Problem details: Hunt for the word "iframe" across the entries below, copying each line that holds it.

-- Record extracts follows --

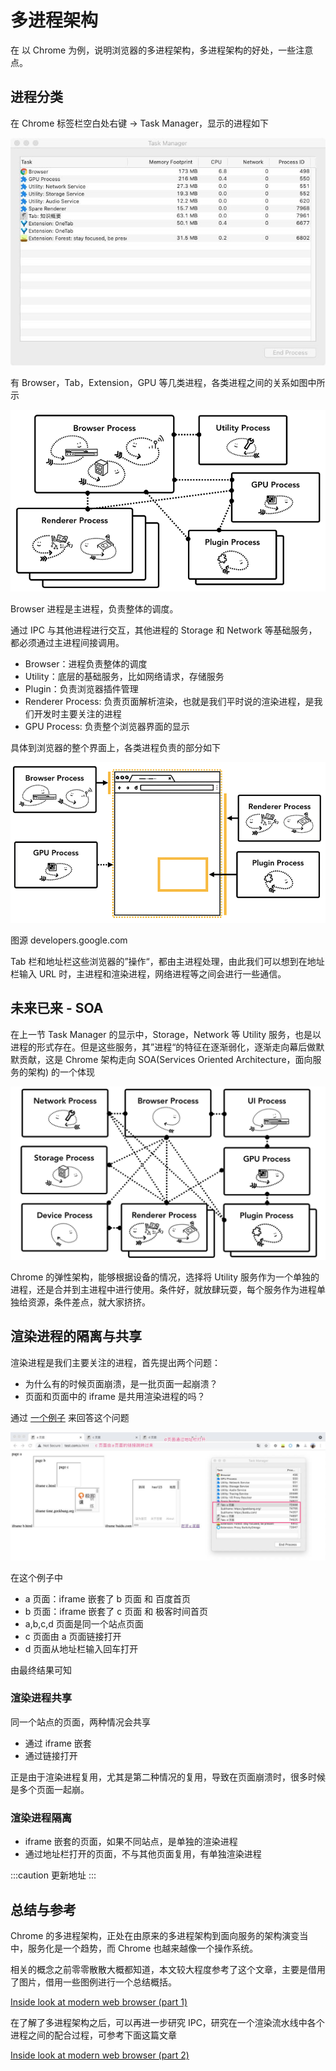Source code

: # 多进程架构

在 以 Chrome 为例，说明浏览器的多进程架构，多进程架构的好处，一些注意点。

## 进程分类

在 Chrome 标签栏空白处右键 -> Task Manager，显示的进程如下

![task manager](./assets/task-manager.jpg)

有 Browser，Tab，Extension，GPU 等几类进程，各类进程之间的关系如图中所示

![browser-arch2](./assets/browser-arch2.png)

Browser 进程是主进程，负责整体的调度。

通过 IPC 与其他进程进行交互，其他进程的 Storage 和 Network 等基础服务，都必须通过主进程间接调用。

- Browser：进程负责整体的调度
- Utility：底层的基础服务，比如网络请求，存储服务
- Plugin：负责浏览器插件管理
- Renderer Process: 负责页面解析渲染，也就是我们平时说的渲染进程，是我们开发时主要关注的进程
- GPU Process: 负责整个浏览器界面的显示

具体到浏览器的整个界面上，各类进程负责的部分如下

![browserui](./assets/browserui.png)

图源 developers.google.com

Tab 栏和地址栏这些浏览器的”操作“，都由主进程处理，由此我们可以想到在地址栏输入 URL 时，主进程和渲染进程，网络进程等之间会进行一些通信。

## 未来已来 - SOA

在上一节 Task Manager 的显示中，Storage，Network 等 Utility 服务，也是以进程的形式存在。但是这些服务，其”进程“的特征在逐渐弱化，逐渐走向幕后做默默贡献，这是 Chrome 架构走向 SOA(Services Oriented Architecture，面向服务的架构) 的一个体现

![servicfication](./assets/servicfication.svg)

Chrome 的弹性架构，能够根据设备的情况，选择将 Utility 服务作为一个单独的进程，还是合并到主进程中进行使用。条件好，就放肆玩耍，每个服务作为进程单独给资源，条件差点，就大家挤挤。

## 渲染进程的隔离与共享

渲染进程是我们主要关注的进程，首先提出两个问题：

- 为什么有的时候页面崩溃，是一批页面一起崩溃？
- 页面和页面中的 iframe 是共用渲染进程的吗？

通过 [一个例子](http://demo.mayueyue.com/html/browser-process/a.html) 来回答这个问题

![render-process.jpg](./assets/render-process.jpg)

在这个例子中

- a 页面：iframe 嵌套了 b 页面 和 百度首页
- b 页面：iframe 嵌套了 c 页面 和 极客时间首页
- a,b,c,d 页面是同一个站点页面
- c 页面由 a 页面链接打开
- d 页面从地址栏输入回车打开

由最终结果可知

### 渲染进程共享

同一个站点的页面，两种情况会共享

- 通过 iframe 嵌套
- 通过链接打开

正是由于渲染进程复用，尤其是第二种情况的复用，导致在页面崩溃时，很多时候是多个页面一起崩。

### 渲染进程隔离

- iframe 嵌套的页面，如果不同站点，是单独的渲染进程
- 通过地址栏打开的页面，不与其他页面复用，有单独渲染进程

:::caution
更新地址
:::

## 总结与参考

Chrome 的多进程架构，正处在由原来的多进程架构到面向服务的架构演变当中，服务化是一个趋势，而 Chrome 也越来越像一个操作系统。

相关的概念之前零零散散大概都知道，本文较大程度参考了这个文章，主要是借用了图片，借用一些图例进行一个总结概括。

[Inside look at modern web browser (part 1)](https://developers.google.com/web/updates/2018/09/inside-browser-part1)

在了解了多进程架构之后，可以再进一步研究 IPC，研究在一个渲染流水线中各个进程之间的配合过程，可参考下面这篇文章

[Inside look at modern web browser (part 2)](https://developers.google.com/web/updates/2018/09/inside-browser-part2)

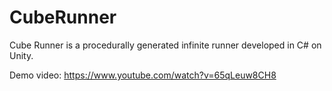 # CubeRunner

Cube Runner is a procedurally generated infinite runner developed in C# on Unity.

Demo video:
https://www.youtube.com/watch?v=65qLeuw8CH8
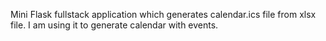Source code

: Mini Flask fullstack application which generates calendar.ics file from xlsx file. I am using it to generate calendar with events.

-- Record extracts concluded --

Written response:
- 页面和页面中的 iframe 是共用渲染进程的吗？
- a 页面：iframe 嵌套了 b 页面 和 百度首页
- b 页面：iframe 嵌套了 c 页面 和 极客时间首页
- 通过 iframe 嵌套
- iframe 嵌套的页面，如果不同站点，是单独的渲染进程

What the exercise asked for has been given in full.